- Source document -
——————

Demos: What's in Your Wallet Box?

Whenever I see a bunch of people running in one direction, I run the other way. Let them paw over whatever is enjoying its 15 minutes of fame—I'd rather explore what they've overlooked, at a leisurely pace, in splendid isolation. During the waning days of the LP era, just as the CD's "perfect sound forever" campaign was coming on strong, I refrained from discarding most of my vinyl. Oh, I bought CDs, especially for new releases. But I also haunted the Tower Annex in Lower Manhattan, filling holes in my classical library with used LPs at two or three dollars a pop. For a junior-grade inkstained wretch, vinyl was more affordable than full-priced $15 CDs (in 1980s dollars) though I bought plenty of those too.

Now the LP has made a comeback and it's the CD era that's waning. A lot of LPs in my collection with $1.99 Tower Annex stickers sell for several times that on Ebay. Today it's the CD, not the LP, that's the bargain. True, the CD is what I call a mid-res format, limited to 16 bits and a 44.4kHz sampling rate, numbers that made sense in the early 1980s when digital technology was young but are on the stingy side today. For high-res, your choices are vinyl, SACD, DVD-Audio, 24-bit downloads, and the brand-new category of DSD downloads. But the music industry is pumping out CD wallet boxes at a furious pace for two to seven dollars a disc. And these boxes are some of the best values a music buyer can find today. Often a CD set will sell for less than the equivalent lossy downloads. So why not buy them and rip them yourself in the codec of your choice?

——————

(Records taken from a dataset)
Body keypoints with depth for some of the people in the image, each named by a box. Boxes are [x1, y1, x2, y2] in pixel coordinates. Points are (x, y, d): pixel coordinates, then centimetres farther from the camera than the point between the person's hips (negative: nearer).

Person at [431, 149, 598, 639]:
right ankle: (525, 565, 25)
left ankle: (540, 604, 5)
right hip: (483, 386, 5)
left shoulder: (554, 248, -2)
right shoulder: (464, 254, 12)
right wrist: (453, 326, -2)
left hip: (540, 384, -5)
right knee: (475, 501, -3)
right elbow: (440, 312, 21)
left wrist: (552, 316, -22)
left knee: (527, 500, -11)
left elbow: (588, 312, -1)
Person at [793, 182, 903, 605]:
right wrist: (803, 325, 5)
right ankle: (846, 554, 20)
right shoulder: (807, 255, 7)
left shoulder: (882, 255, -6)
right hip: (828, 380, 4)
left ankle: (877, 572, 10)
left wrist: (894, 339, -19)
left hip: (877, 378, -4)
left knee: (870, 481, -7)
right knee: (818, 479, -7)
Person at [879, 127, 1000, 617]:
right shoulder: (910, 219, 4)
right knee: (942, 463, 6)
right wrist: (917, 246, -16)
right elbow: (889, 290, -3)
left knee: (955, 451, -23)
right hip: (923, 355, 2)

——————

- Problem statement -
Write a continuation of the article about CD wallet boxes, starting after its final sentence. The records are separate material and have no connection to the article about CD wallet boxes.

- Task output -
Let me define wallet box. I'm not talking about the clunky plastic CD jewelbox or any metastasized variation of it. A wallet box is a cardboard box tightly packed with CDs in light or heavy paper slipcases. If you're starved for shelf space, wallet boxes are a godsend: The spine of Deutsche Grammophon's 38-disc Karajan Symphony Edition is just 2.5 inches wide. A wallet box may or may not come with a booklet; if there is one, it will be limited to disc and track listings and maybe a few light notes. The occasional facsimile edition will come with precise but shrunken reproductions of the original LP jacket art and notes (get out your magnifying glass). Be warned that facsimile CDs are usually limited to their original LP running times of approximately 40 minutes, as opposed to the CD format's maximum 80+ minutes. The biggest flaw in wallet box manufacturing is to make the slipcase too small. It's a drag to have to extricate the disc from a too-tight slipcase, and if a piece of grit gets between the disc and the slipcase, tears will be shed. It is also possible—but rare—for discs to be damaged, missing, or duplicated. I've had good luck in this respect: I've had to return only one box with a scratched disc out of a few dozen purchases.

The pioneer of the wallet box is Brilliant Classics. I'll never forget the moment I set eyes on my first wallet box, Brilliant's 10-disc set of complete Haydn piano sonatas performed on the fortepiano. I paid $7 a disc and you can now buy the set for half that. Since then a lot of other labels, major and minor, have gotten into the fray. Some of them are marketing low-grade historical recordings with dodgy sound. But what's amazing is how many first-rate back catalogue titles are pouring out of the major labels in the form of wallet boxes. What I could have bought for $15 per disc in the early CD era I can now get for as little as two bucks in a box, sometimes (though not always) in a more recent and better-sounding analog-to-digital transfer.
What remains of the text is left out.